[Machine-readable hardware designs]
◆ ◆ ◆ ◆ ◆

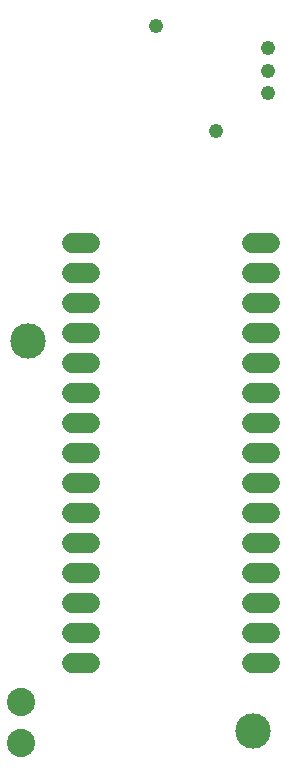
<source format=gbs>
G75*
%MOIN*%
%OFA0B0*%
%FSLAX25Y25*%
%IPPOS*%
%LPD*%
%AMOC8*
5,1,8,0,0,1.08239X$1,22.5*
%
%ADD10C,0.11824*%
%ADD11C,0.06800*%
%ADD12C,0.09400*%
%ADD13C,0.04762*%
D10*
X0025185Y0144300D03*
X0100185Y0014300D03*
D11*
X0099685Y0036800D02*
X0105685Y0036800D01*
X0105685Y0046800D02*
X0099685Y0046800D01*
X0099685Y0056800D02*
X0105685Y0056800D01*
X0105685Y0066800D02*
X0099685Y0066800D01*
X0099685Y0076800D02*
X0105685Y0076800D01*
X0105685Y0086800D02*
X0099685Y0086800D01*
X0099685Y0096800D02*
X0105685Y0096800D01*
X0105685Y0106800D02*
X0099685Y0106800D01*
X0099685Y0116800D02*
X0105685Y0116800D01*
X0105685Y0126800D02*
X0099685Y0126800D01*
X0099685Y0136800D02*
X0105685Y0136800D01*
X0105685Y0146800D02*
X0099685Y0146800D01*
X0099685Y0156800D02*
X0105685Y0156800D01*
X0105685Y0166800D02*
X0099685Y0166800D01*
X0099685Y0176800D02*
X0105685Y0176800D01*
X0045685Y0176800D02*
X0039685Y0176800D01*
X0039685Y0166800D02*
X0045685Y0166800D01*
X0045685Y0156800D02*
X0039685Y0156800D01*
X0039685Y0146800D02*
X0045685Y0146800D01*
X0045685Y0136800D02*
X0039685Y0136800D01*
X0039685Y0126800D02*
X0045685Y0126800D01*
X0045685Y0116800D02*
X0039685Y0116800D01*
X0039685Y0106800D02*
X0045685Y0106800D01*
X0045685Y0096800D02*
X0039685Y0096800D01*
X0039685Y0086800D02*
X0045685Y0086800D01*
X0045685Y0076800D02*
X0039685Y0076800D01*
X0039685Y0066800D02*
X0045685Y0066800D01*
X0045685Y0056800D02*
X0039685Y0056800D01*
X0039685Y0046800D02*
X0045685Y0046800D01*
X0045685Y0036800D02*
X0039685Y0036800D01*
D12*
X0022685Y0010107D03*
X0022685Y0023887D03*
D13*
X0087685Y0214300D03*
X0105185Y0226800D03*
X0105185Y0234300D03*
X0105185Y0241800D03*
X0067685Y0249300D03*
M02*

</source>
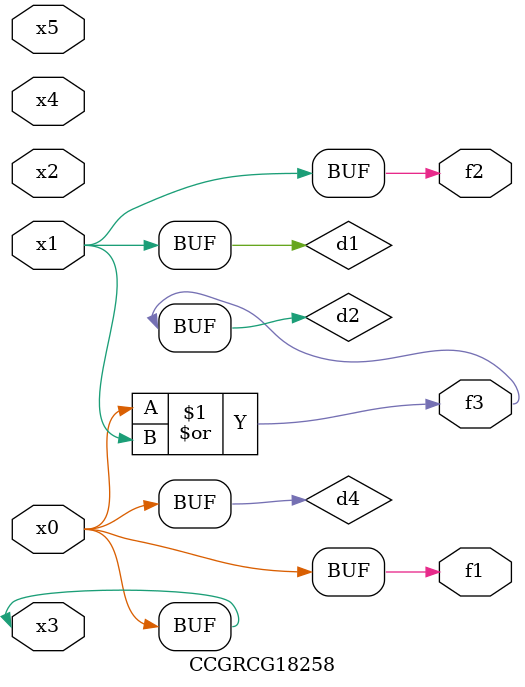
<source format=v>
module CCGRCG18258(
	input x0, x1, x2, x3, x4, x5,
	output f1, f2, f3
);

	wire d1, d2, d3, d4;

	and (d1, x1);
	or (d2, x0, x1);
	nand (d3, x0, x5);
	buf (d4, x0, x3);
	assign f1 = d4;
	assign f2 = d1;
	assign f3 = d2;
endmodule

</source>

◆ ◆ ◆ ◆ ◆

» **Task statement**:
Reproduce exactly, with every picture left out, the lines from the one that contains "X0099685Y0156800D02*" to the final line of the records above.

» **Reply to the exercise**:
X0099685Y0156800D02*
X0105685Y0156800D01*
X0105685Y0166800D02*
X0099685Y0166800D01*
X0099685Y0176800D02*
X0105685Y0176800D01*
X0045685Y0176800D02*
X0039685Y0176800D01*
X0039685Y0166800D02*
X0045685Y0166800D01*
X0045685Y0156800D02*
X0039685Y0156800D01*
X0039685Y0146800D02*
X0045685Y0146800D01*
X0045685Y0136800D02*
X0039685Y0136800D01*
X0039685Y0126800D02*
X0045685Y0126800D01*
X0045685Y0116800D02*
X0039685Y0116800D01*
X0039685Y0106800D02*
X0045685Y0106800D01*
X0045685Y0096800D02*
X0039685Y0096800D01*
X0039685Y0086800D02*
X0045685Y0086800D01*
X0045685Y0076800D02*
X0039685Y0076800D01*
X0039685Y0066800D02*
X0045685Y0066800D01*
X0045685Y0056800D02*
X0039685Y0056800D01*
X0039685Y0046800D02*
X0045685Y0046800D01*
X0045685Y0036800D02*
X0039685Y0036800D01*
D12*
X0022685Y0010107D03*
X0022685Y0023887D03*
D13*
X0087685Y0214300D03*
X0105185Y0226800D03*
X0105185Y0234300D03*
X0105185Y0241800D03*
X0067685Y0249300D03*
M02*

</source>
<source format=v>
module CCGRCG18258(
	input x0, x1, x2, x3, x4, x5,
	output f1, f2, f3
);

	wire d1, d2, d3, d4;

	and (d1, x1);
	or (d2, x0, x1);
	nand (d3, x0, x5);
	buf (d4, x0, x3);
	assign f1 = d4;
	assign f2 = d1;
	assign f3 = d2;
endmodule

</source>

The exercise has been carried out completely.